MORIR DE AMOR

Las nueve de la mañana. El sol brillaba magnífico en el firmamento.  La princesa llegó. Hermosa, más que nunca. Su piel color de la miel y tan suave como el pétalo de una godencia. Sus ojos eran grandes y negros, negrísimos como dos inmensas noches sin estrellas, misteriosas y seductoras.

Le fascinaba reflejarse en sus ojos.  Para él era como entrar derrepente en la noche con todo el sol quemándole el dorso. Adoraba ver a su musa despojarse de su túnica blanca y sumergirse tan natural como perfecta, en las aguas cristalinas de su lago.

 ÉL era el príncipe, el elegido y él había dispuesto a todo su ejército que nadie, absolutamente nadie osara siquiera tocarla.
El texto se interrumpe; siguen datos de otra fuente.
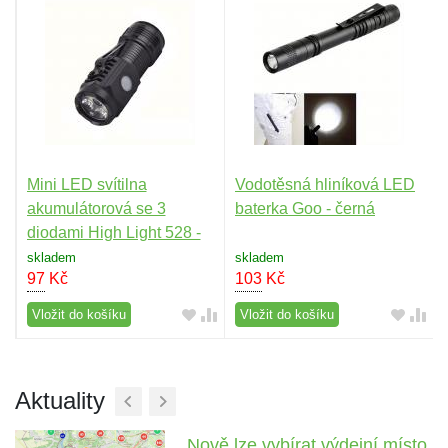
Mini LED svítilna
Vodotěsná hliníková LED
FC
akumulátorová se 3
baterka Goo - černá
diodami High Light 528 -
černá
skladem
skladem
97
Kč
103
Kč
Vložit do košíku
Vložit do košíku
Aktuality
Nově lze vybírat výdejní místo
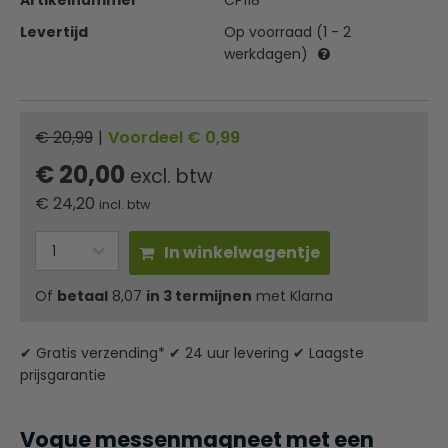
Artikelnummer
CP118
Levertijd
Op voorraad (1 - 2
werkdagen)
€ 20,99
|
Voordeel € 0,99
€ 20,00
excl. btw
€
24,20
incl. btw
In winkelwagentje
Of
betaal
8,07
in 3 termijnen
met Klarna
✔ Gratis verzending* ✔ 24 uur levering ✔ Laagste
prijsgarantie
Vogue messenmagneet met een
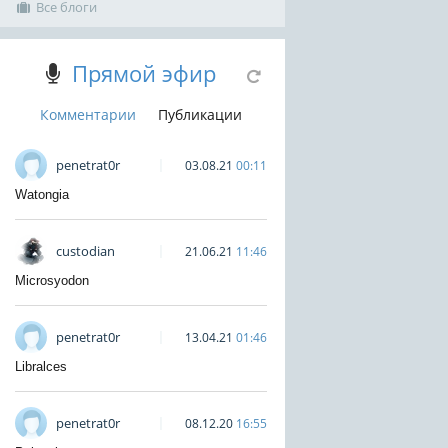
Все блоги
Прямой эфир
Комментарии
Публикации
penetrat0r
03.08.21
00:11
Watongia
custodian
21.06.21
11:46
Microsyodon
penetrat0r
13.04.21
01:46
Libralces
penetrat0r
08.12.20
16:55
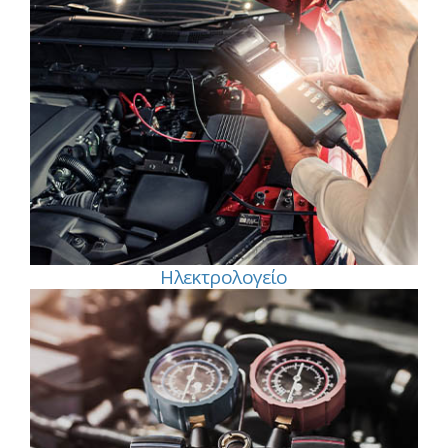
Ηλεκτρολογείο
Para todos ellos la princesa era sagrada. Cada mañana que llegaba todos se retiraban a jugar por entre los árboles y las flores o a fastidiar a los pobladores de la aldea. Todos respetaban el mañanero baño de la princesa. El enamorado príncipe se quedaba contemplándola maravillado y más enamorado cada mañana Sólo una vez rozó su piel.

Fue la primera vez que se encontró con su amada princesa en el lago.  Él debutaba patinando  sobre la superficie del lago  cuando fue levantado lentamente por una mano color de la miel y resbaló suavemente por esa piel mojada hasta caer de nuevo en el agua. Nunca había antes experimentado sensación tan fascinante. Cuando voló sobre las aguas y la vio por primera vez quedó instantáneamente enamorado. Era el ser más hermoso que sus ojos habían contemplado en su corta existencia y no había hembra de su especie, ni flor ni ave más bellas que su princesa. Su anhelo más grande y lo que le daría la felicidad eterna era amarla. Vivir para acariciarla.
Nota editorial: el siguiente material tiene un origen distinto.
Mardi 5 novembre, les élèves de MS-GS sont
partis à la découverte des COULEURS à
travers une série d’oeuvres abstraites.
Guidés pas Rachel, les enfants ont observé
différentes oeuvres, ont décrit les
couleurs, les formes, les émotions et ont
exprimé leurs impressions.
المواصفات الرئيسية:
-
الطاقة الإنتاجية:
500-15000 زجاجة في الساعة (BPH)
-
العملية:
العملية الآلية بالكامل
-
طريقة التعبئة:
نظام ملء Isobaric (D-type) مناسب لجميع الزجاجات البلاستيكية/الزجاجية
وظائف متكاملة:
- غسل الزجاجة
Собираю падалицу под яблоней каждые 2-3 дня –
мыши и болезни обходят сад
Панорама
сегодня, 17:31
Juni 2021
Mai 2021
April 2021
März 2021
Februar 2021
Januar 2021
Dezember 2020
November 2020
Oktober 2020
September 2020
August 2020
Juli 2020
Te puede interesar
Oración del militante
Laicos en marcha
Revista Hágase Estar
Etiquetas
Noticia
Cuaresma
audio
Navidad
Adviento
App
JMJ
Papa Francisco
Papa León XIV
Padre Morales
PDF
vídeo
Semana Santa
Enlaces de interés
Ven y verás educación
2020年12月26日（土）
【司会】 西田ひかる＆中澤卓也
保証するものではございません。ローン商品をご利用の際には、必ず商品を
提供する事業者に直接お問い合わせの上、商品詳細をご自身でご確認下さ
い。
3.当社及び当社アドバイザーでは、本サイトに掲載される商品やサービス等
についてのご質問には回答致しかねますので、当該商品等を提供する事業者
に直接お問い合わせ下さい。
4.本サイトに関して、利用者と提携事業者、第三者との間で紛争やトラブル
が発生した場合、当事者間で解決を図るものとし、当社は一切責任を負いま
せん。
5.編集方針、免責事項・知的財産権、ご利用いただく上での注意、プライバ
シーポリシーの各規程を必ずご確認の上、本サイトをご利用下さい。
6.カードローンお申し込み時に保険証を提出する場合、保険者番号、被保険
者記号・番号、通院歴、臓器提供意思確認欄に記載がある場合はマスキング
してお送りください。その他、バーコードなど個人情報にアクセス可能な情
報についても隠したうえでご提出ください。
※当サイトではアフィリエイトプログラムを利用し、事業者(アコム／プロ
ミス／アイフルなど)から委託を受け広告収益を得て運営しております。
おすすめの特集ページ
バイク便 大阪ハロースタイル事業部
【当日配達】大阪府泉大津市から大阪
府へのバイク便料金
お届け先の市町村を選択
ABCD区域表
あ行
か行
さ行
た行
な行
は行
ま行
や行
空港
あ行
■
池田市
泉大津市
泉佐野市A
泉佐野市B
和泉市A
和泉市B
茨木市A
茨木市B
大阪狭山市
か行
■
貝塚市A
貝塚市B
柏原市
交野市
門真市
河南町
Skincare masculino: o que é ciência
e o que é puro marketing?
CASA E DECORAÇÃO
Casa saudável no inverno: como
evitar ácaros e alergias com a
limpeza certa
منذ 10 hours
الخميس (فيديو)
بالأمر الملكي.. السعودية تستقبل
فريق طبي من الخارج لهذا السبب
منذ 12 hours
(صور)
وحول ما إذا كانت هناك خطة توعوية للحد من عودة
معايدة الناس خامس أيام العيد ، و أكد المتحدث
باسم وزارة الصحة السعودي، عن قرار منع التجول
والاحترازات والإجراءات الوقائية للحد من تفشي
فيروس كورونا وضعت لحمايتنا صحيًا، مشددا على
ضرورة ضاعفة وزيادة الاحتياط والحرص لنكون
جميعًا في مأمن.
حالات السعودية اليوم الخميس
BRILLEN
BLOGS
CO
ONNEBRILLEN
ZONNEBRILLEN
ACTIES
Deslizarse por todo su cuerpo y recorrer centímetro a centímetro esa piel tostada por el rey sol y mojada generosamente por el agua. Jugaría entre sus muslos brillantes y duros, resbalaría por sus pechos tan erectos como las montañas que contemplaba por el occidente cuando caía el sol, y tan firmes como los capullos de las rosas.  Se posaría en las dos perlas negras que adornaban sus fantásticos montes y daría desde ellos la cara al sol. Luego revolotearía por su abdomen y se sumergiría en el pequeño hoyo que graciosamente adornaba el centro de su cuerpo.

Soñaba con hacer delirar de felicidad a su diosa. Recorrería cada una de las  curvas de su naturaleza y besaría esos lindos brazos tan perfilados y perfectos.  Llegaría hasta los pies y subiría por su espalda  fina y quebrada hasta llegar a trepar por sus largos cabellos de forma tan caprichosa como enredadera y tan brillantes como el sol, negros y largos, Luego volvería a reflejarse en sus grandes y profundos ojos y se dejaría caer por su frente amplísima y despejada  y por su perfecta nariz hasta sus labios, rojos como las rosas y preciosos como sólo ellos sabían serlo.

Sería feliz. Seguro que sería feliz. Quería sentirla respirar de cerca y escuchar íntimamente dispuesto los latidos de su corazón. Sería el mosquito más feliz sobre la tierra. La vida no le valía más que eso. Estaba seguro que moriría en paz después  de eso. Y mayor seguridad no pudo tener cuando cumplido su deseo una bella mano, tan suave  como el pétalo de una godencia y de color miel lo estrelló contra su pecho. Pero él, murió feliz.